わかりにくい箇所をポイントごとにまとめました。
S3のObjectLevelLogging
いくつかありますが特にわかりにくいのはS3の機能のうちの ObjectLevelLogging かなと思ってます。
ObjectLevelLogging はマネコン上ではあたかもS3が提供する機能のようにみえますが、実態はCloudTrailで提供される機能で実現されます。
なお、CloudTrailでのObjectLevelLoggingは、
-
DataResources:
にAWS::S3::Object
(とBucketのパス)を指定 -
IncludeManagementEvents
をfalse
に設定
と、することで実現できます。
CloudTrail側の暗号化とSSE-S3
CloudTrail側でEncryptionをNoにすると、CloudTrailはSSE-S3を使いつつCloudTrail保存先として指定されるS3Bucketに、証跡をPutします。 なので、EncryptionはNoに設定しましたが、厳密にはEncryptionはNoではないのです。

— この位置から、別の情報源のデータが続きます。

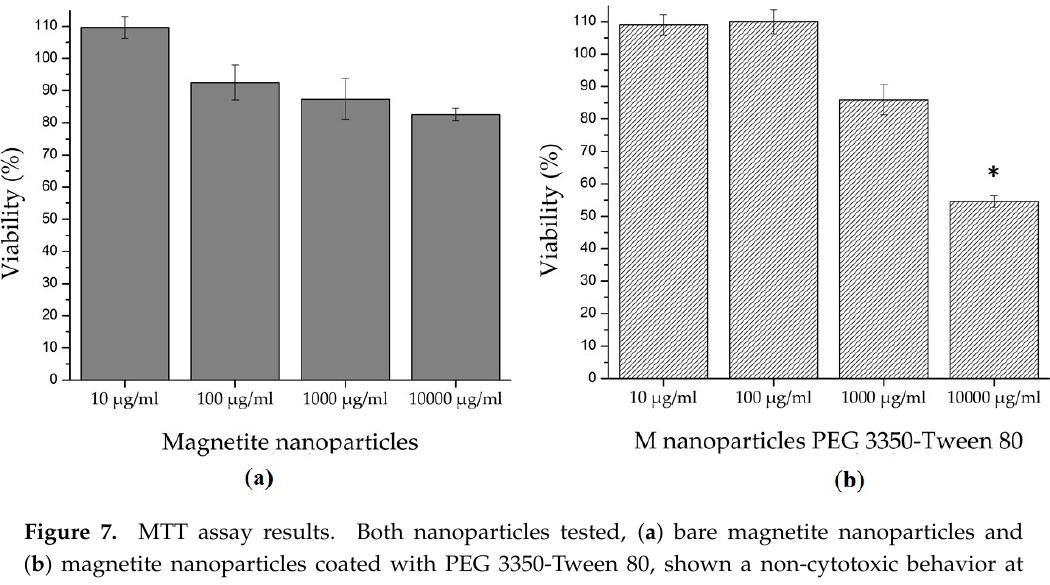
Figure 7. MTT assay results. Both nanoparticles tested, ( a ) bare magnetite nanoparticles and ( b ) magnetite nanoparticles coated with PEG 3350-Tween 80, shown a non-cytotoxic behavior at concentrations from 10 to 1000 µg/mL. At concentrations of 10,000 µg/mL, only magnetite nanoparticles coated with PEG 3350-Tween 80 show a cytotoxic effect with a significant difference* in comparison to the negative control.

これはCloudTrailのデフォルトの挙動で、変更できないようです。
なお、CloudTrail設定時にダイジェストファイルの作成オプションがありますが、これを有効化した場合、このダイジェストファイルの生成にもこの仕組みが暗黙的に適用されます。
ダイジェストファイルと暗号化
ダイジェストファイルについて言及したので、これについても特徴をまとめます。
なおオブジェクト保存先ですが、prefixの設定をしない場合は、
- ダイジェストファイルは
s3://${s3-bucket-name}/AWSLogs/${aws-account-id}/CloudTrail-Digest/
- 証跡は
s3://${s3-bucket-name}/AWSLogs/${aws-account-id}/CloudTrail/
に、それぞれ生成されます。
- ダイジェストファイルはBucket先の設定いかんにかかわらず強制的にSSE-S3が適用されます。
- bucketの設定で任意のKMSを指定した上で、そのbucketをTrailの保存先にしたとしても、ダイジェストファイルは前述の通りSSE−S3で暗号化され、それはTrail側で別途KMSを指定した場合も同様。

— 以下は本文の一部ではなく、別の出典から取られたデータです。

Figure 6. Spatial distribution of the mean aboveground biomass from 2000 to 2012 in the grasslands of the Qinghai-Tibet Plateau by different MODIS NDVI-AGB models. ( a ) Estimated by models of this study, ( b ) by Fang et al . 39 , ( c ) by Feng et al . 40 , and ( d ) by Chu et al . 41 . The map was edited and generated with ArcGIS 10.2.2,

- Trail側でログ暗号化をしない場合には、たとえS3bucketの設定で任意のCMKを指定していたとしても、ダイジェストファイルと同様SSE-S3で暗号化される
- なお当該bucketに対し、Plainにputした場合は当然bucketで設定したCMKで暗号化される。
CloudTrailの暗号化とS3の暗号化を併用した場合
CMKをそれぞれ指定した場合には、当該S3へのPutObject、証跡およびダイジェストファイル作成において、それぞれの暗号キーは異なります。 まぁ当然といえば当然なのですが、ちょっと何が起こっているのかわかりにくいですよね。
ようは、S3のBucket暗号化の設定にかかわらず、CloudTrailにおいてはCloudTrailよるPut時の設定が、優先して適用されるということです。
以下に例を書きました。
- 設定内容
- S3にてBucket設定としてSSE-KMS(CMK1)による暗号化を設定する
- CloudTrailのログ設定にて暗号化を有効にし、KMS(CMK2)を設定する
- CloudTrailのログ設定にてダイジェストファイルの生成を有効にする
- 実行結果
- CloudTrailの証跡はCMK2で暗号化された
- CloudTrailによるダイジェストファイルは前述の通りSSE-S3で暗号化された
- S3のBucket設定は依然としてCMK1で設定されており、当該S3に何らかのファイルをPutしてみるとCMK1で暗号化された
CMK1とCMK2はキーが違っていればよいということを指すので、片方がKMSデフォルトサービスキーでも構いません。同じ挙動になります。
気をつけるべき点
CloudTrailで気をつけるべき重要な点としては、証跡の数がリージョンあたり5つまででありこれは緩和できない、ということです。 ですので、ObjectLevelLoggingは必要最小限に留めるようにつとめるのが、理想です。本当に重要な情報が保存されるBucketにのみ有効化するのがいいと思います。